◆ WHAT THE TASK ASKS ◆
From the entries below, reproduce exactly the line containing "- **Local Handling:**", the line containing "# Checkmark Policy", and every line in between, with nothing added.

◆ THE INPUT ◆
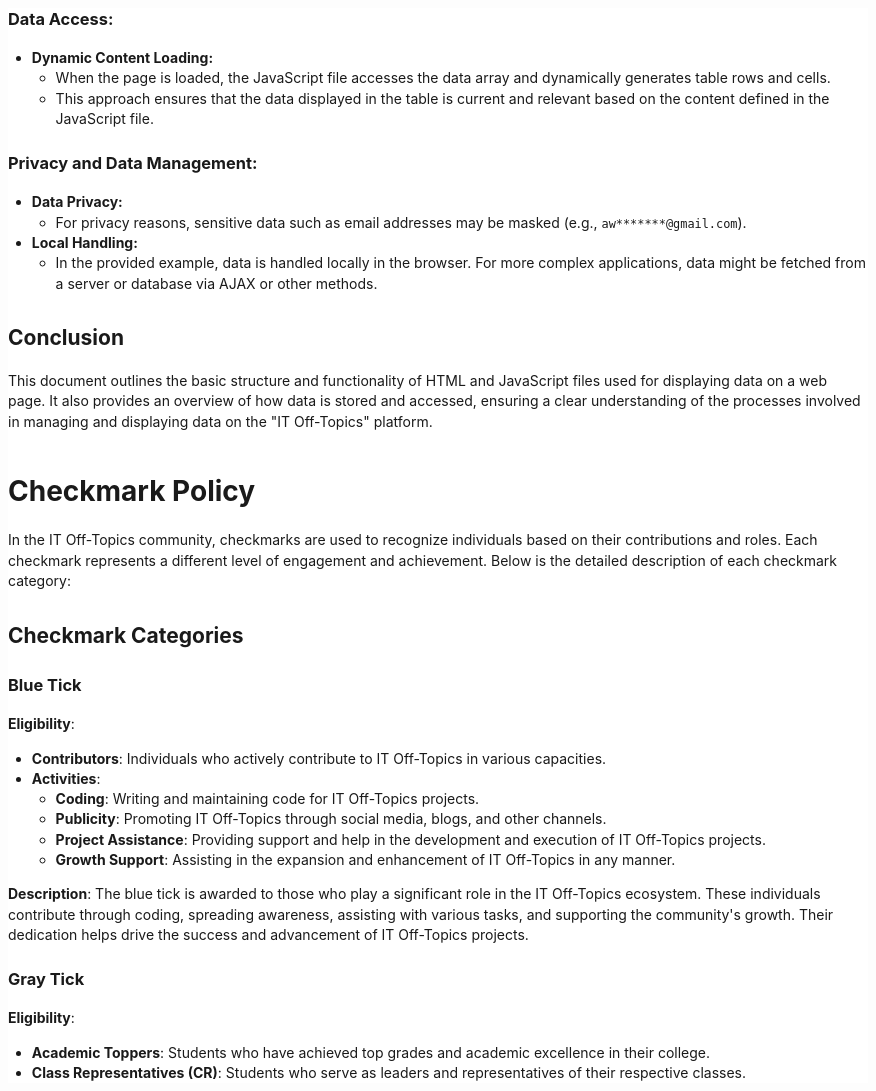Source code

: ### Data Access:
- **Dynamic Content Loading:**
  - When the page is loaded, the JavaScript file accesses the data array and dynamically generates table rows and cells.
  - This approach ensures that the data displayed in the table is current and relevant based on the content defined in the JavaScript file.

### Privacy and Data Management:
- **Data Privacy:**
  - For privacy reasons, sensitive data such as email addresses may be masked (e.g., `aw*******@gmail.com`).
- **Local Handling:**
  - In the provided example, data is handled locally in the browser. For more complex applications, data might be fetched from a server or database via AJAX or other methods.

## Conclusion

This document outlines the basic structure and functionality of HTML and JavaScript files used for displaying data on a web page. It also provides an overview of how data is stored and accessed, ensuring a clear understanding of the processes involved in managing and displaying data on the "IT Off-Topics" platform.

# Checkmark Policy

In the IT Off-Topics community, checkmarks are used to recognize individuals based on their contributions and roles. Each checkmark represents a different level of engagement and achievement. Below is the detailed description of each checkmark category:

## Checkmark Categories

### Blue Tick 
**Eligibility**: 
- **Contributors**: Individuals who actively contribute to IT Off-Topics in various capacities.
- **Activities**:
  - **Coding**: Writing and maintaining code for IT Off-Topics projects.
  - **Publicity**: Promoting IT Off-Topics through social media, blogs, and other channels.
  - **Project Assistance**: Providing support and help in the development and execution of IT Off-Topics projects.
  - **Growth Support**: Assisting in the expansion and enhancement of IT Off-Topics in any manner.

**Description**: The blue tick is awarded to those who play a significant role in the IT Off-Topics ecosystem. These individuals contribute through coding, spreading awareness, assisting with various tasks, and supporting the community's growth. Their dedication helps drive the success and advancement of IT Off-Topics projects.

### Gray Tick 
**Eligibility**: 
- **Academic Toppers**: Students who have achieved top grades and academic excellence in their college.
- **Class Representatives (CR)**: Students who serve as leaders and representatives of their respective classes.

◆ EXPECTED ANSWER ◆
- **Local Handling:**
  - In the provided example, data is handled locally in the browser. For more complex applications, data might be fetched from a server or database via AJAX or other methods.

## Conclusion

This document outlines the basic structure and functionality of HTML and JavaScript files used for displaying data on a web page. It also provides an overview of how data is stored and accessed, ensuring a clear understanding of the processes involved in managing and displaying data on the "IT Off-Topics" platform.

# Checkmark Policy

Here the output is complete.